With time the drift becomes a flow, and the flow becomes something akin to a tidal wave. You get the guy who wants to buy one but is cajoled out of it by his mate; you get the guys who are cajoled into it by their kids. You get the people who ask the price despite having it shouted at them moments before; and you find yourself in between two opposing fans whose sole intent, seemingly, is to kick the shit out of each other. Sometimes you just know when not to offer someone their own piece of merchandise…
The displays of ‘macho-ness’ in all its forms, the banter from the dads; the ‘youth of today’ – so often maligned – who buy their little pieces of history (potential or otherwise) and then stand to the side and do their bit to cajole other people into following suit; and the mild mannered Geordie who hands over his money and then has to find the best way of concealing his new possession.
Human nature is a remarkable thing, its capacity for being able to manifest itself in ways you didn’t expect (or weren’t willing to believe) never ceasing to amaze. What is the point of it all? There isn’t one. Why do we do it – idolise this small group of people who can kick a ball better than we can? Because it’s what we do! If the selling of scarves was the measure for levels of anticipation and expectation and – most importantly – belief then there was no way the home side could lose. How can you not get caught up in that?

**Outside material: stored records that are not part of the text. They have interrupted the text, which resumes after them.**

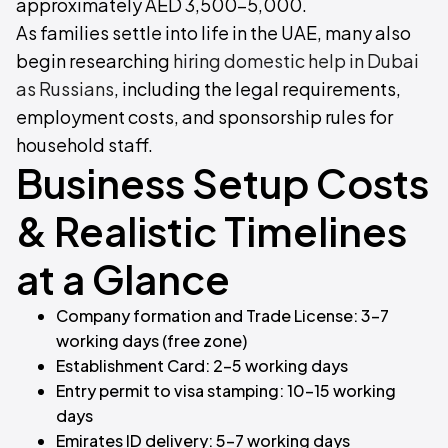
approximately AED 3,500–5,000.
As families settle into life in the UAE, many also
begin researching
hiring domestic help in Dubai
as Russians
, including the legal requirements,
employment costs, and sponsorship rules for
household staff.
Business Setup Costs
& Realistic Timelines
at a Glance
Company formation and Trade License: 3–7
working days (free zone)
Establishment Card: 2–5 working days
Entry permit to visa stamping: 10–15 working
days
Emirates ID delivery: 5–7 working days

It continues inside the ground, of course. One man gets himself arrested sitting amongst the group of supporters to which he belongs; countless individuals turn the bits of the card stuck to their seats into paper aeroplanes and direct them toward the pitch. None of it is big or clever – quite fundamentally stupid, really! – but somehow it feels right.

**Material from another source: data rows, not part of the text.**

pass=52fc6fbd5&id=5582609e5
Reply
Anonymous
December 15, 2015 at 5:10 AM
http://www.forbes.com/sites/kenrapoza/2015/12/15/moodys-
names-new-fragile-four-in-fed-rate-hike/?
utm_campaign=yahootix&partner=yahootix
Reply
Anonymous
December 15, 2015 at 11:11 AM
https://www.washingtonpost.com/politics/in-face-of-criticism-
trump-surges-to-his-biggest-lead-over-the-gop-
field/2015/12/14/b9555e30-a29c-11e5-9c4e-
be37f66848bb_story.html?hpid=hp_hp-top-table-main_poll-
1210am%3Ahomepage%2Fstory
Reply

Because it’s more than just an occasion; it’s what the occasion represents. Yes, it’s the underdog team at home, but the underdog aspires to playing this opposition every week. More so, the opposition aspires to these matches being a formality, which is why you get swept up in the singing and standing and shouting of the people who come every week. And you join in, even with the barracking of the players in black and white.

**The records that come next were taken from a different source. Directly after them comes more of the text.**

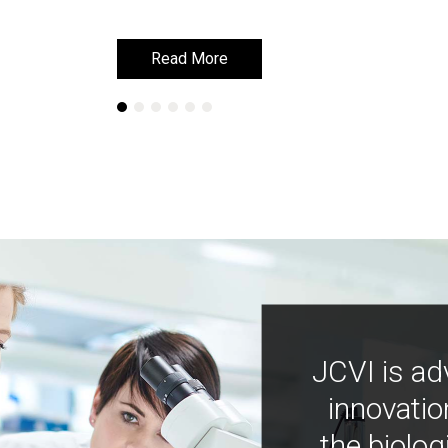
Read More
Read More
JCVI is ad
innovatio
the biolog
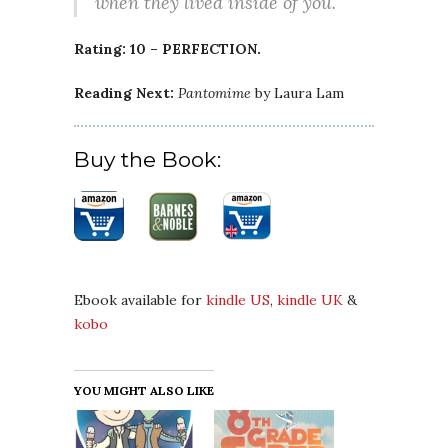
when they lived inside of you.
Rating: 10 – PERFECTION.
Reading Next:
Pantomime
by Laura Lam
Buy the Book:
Ebook available for
kindle US
,
kindle UK
&
kobo
YOU MIGHT ALSO LIKE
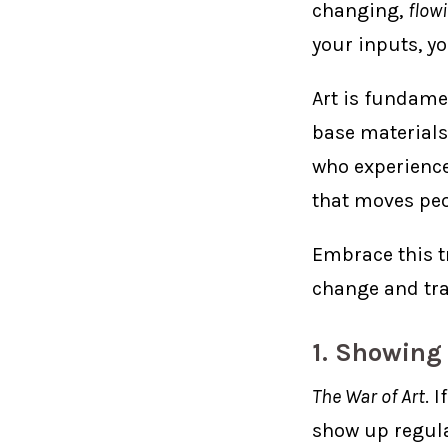
changing,
flow
your inputs, y
Art is fundame
base materials
who experiences
that moves peo
Embrace this t
change and tra
1. Showing
The War of Art
. 
show up regula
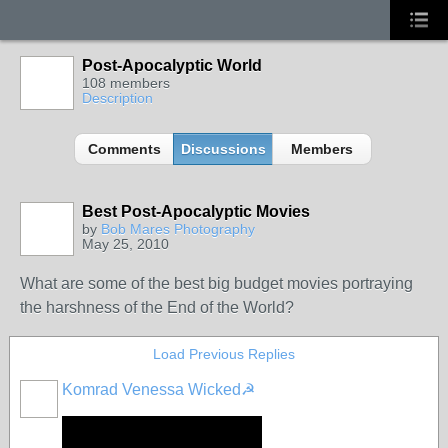
Post-Apocalyptic World
108 members
Description
Comments
Discussions
Members
Best Post-Apocalyptic Movies
by
Bob Mares Photography
May 25, 2010
What are some of the best big budget movies portraying
the harshness of the End of the World?
Load Previous Replies
Komrad Venessa Wicked☭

They may be wearing those colours, but sport is so much more than such a common phrase. If the capacity of human nature to amaze is boundless then it’s not difficult to understand the fervent support you offer to a team that ordinarily warrants no thought except at ten-to-five on a Saturday afternoon. And it’s not difficult to understand why you offer slight (but somewhat grudging) praise to the opposition for continuing to do their jobs when thousands of people are insisting they’re crap.
So hurrah for the FA Cup. Such a unique and intensely satisfying experience left me with a warm feeling. Or maybe that was just the scarf around my neck.”